An amendment to RTBF’s 2013-2017 management contract signed last Tuesday with the Wallonia-Brussels Federation leaves RTBF with less flexibility but gives it a firmer legal framework, which will allow it to develop and grow more smoothly, said RTBF managing director, Jean-Paul Philippot, during a press conference on Friday. The amendment to the public broadcasting management contract is in response to the European Commission’s recent decision regarding its online activities after a complaint was filed by publishers of French dailies. “Complying with the recommendations of the Commission has taken us 2 years of hard work,” says Jean-Paul Philippot. “It means we will now be working within a more restricted framework (…) but it also guarantees us from a legal point of view and ensures full compliance with European law. That means our areas of activity and development are fewer, but we also have the peace of mind which will encourage growth,” he adds.

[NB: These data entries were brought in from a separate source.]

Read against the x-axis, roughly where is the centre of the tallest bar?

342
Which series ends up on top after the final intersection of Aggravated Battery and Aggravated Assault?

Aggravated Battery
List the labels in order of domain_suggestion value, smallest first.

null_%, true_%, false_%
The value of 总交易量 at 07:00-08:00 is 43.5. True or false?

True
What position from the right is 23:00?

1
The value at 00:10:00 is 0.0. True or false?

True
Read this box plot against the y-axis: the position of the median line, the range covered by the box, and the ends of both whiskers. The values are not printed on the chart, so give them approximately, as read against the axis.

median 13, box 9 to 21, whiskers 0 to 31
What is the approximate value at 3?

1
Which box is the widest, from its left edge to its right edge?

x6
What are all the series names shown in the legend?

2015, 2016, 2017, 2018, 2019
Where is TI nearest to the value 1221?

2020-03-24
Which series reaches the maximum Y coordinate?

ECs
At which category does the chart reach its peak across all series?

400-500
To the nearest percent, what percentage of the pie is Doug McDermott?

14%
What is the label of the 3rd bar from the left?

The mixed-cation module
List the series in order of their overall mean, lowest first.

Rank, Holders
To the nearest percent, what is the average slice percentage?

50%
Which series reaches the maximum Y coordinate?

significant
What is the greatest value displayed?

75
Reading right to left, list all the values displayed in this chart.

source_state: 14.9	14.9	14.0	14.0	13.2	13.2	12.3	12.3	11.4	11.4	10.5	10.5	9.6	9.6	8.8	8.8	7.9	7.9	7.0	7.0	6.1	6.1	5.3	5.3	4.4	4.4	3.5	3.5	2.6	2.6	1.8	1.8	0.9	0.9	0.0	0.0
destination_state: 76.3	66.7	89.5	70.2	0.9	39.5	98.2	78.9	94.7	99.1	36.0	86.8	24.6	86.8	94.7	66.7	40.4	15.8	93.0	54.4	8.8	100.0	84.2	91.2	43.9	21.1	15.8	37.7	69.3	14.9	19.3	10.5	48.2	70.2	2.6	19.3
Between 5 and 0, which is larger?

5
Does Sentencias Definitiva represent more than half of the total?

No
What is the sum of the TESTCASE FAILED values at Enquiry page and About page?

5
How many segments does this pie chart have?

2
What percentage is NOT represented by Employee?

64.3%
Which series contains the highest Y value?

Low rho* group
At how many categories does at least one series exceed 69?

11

The amendment to the management contract also allows RTBF to use new funding streams to offset the 21 million euro loss in public funding over three years that was voted by PS-cdH last October. The managing director said they had taken note of the economy section of the Wallonia-Brussels Federation budget reduction programme – “we are not happy about it but we taking it into account.” In 2015 alone, RTBF will have to save 5.9 million euros on its budget. The autonomous public company’s board is currently discussing concrete savings measures. Of the 5.9 million euros to be saved, 2 million will come from a reduction in funding allocated to Arte Belgium (which will go down from 3 million to 1 million euros next year). The remainder will be realized by cost reductions related to the purchase of broadcasting rights, mainly for certain sports events which have yet to be decided on, and by spreading out or halting certain investment projects.
“2014 was a year requiring frugality and 2015 is likely to continue in the same vein,” said Jean-Paul Philippot. He does not expect to see any new sources of revenue (that is, excluding advertising revenue, income from program rights and revenue from cable operators).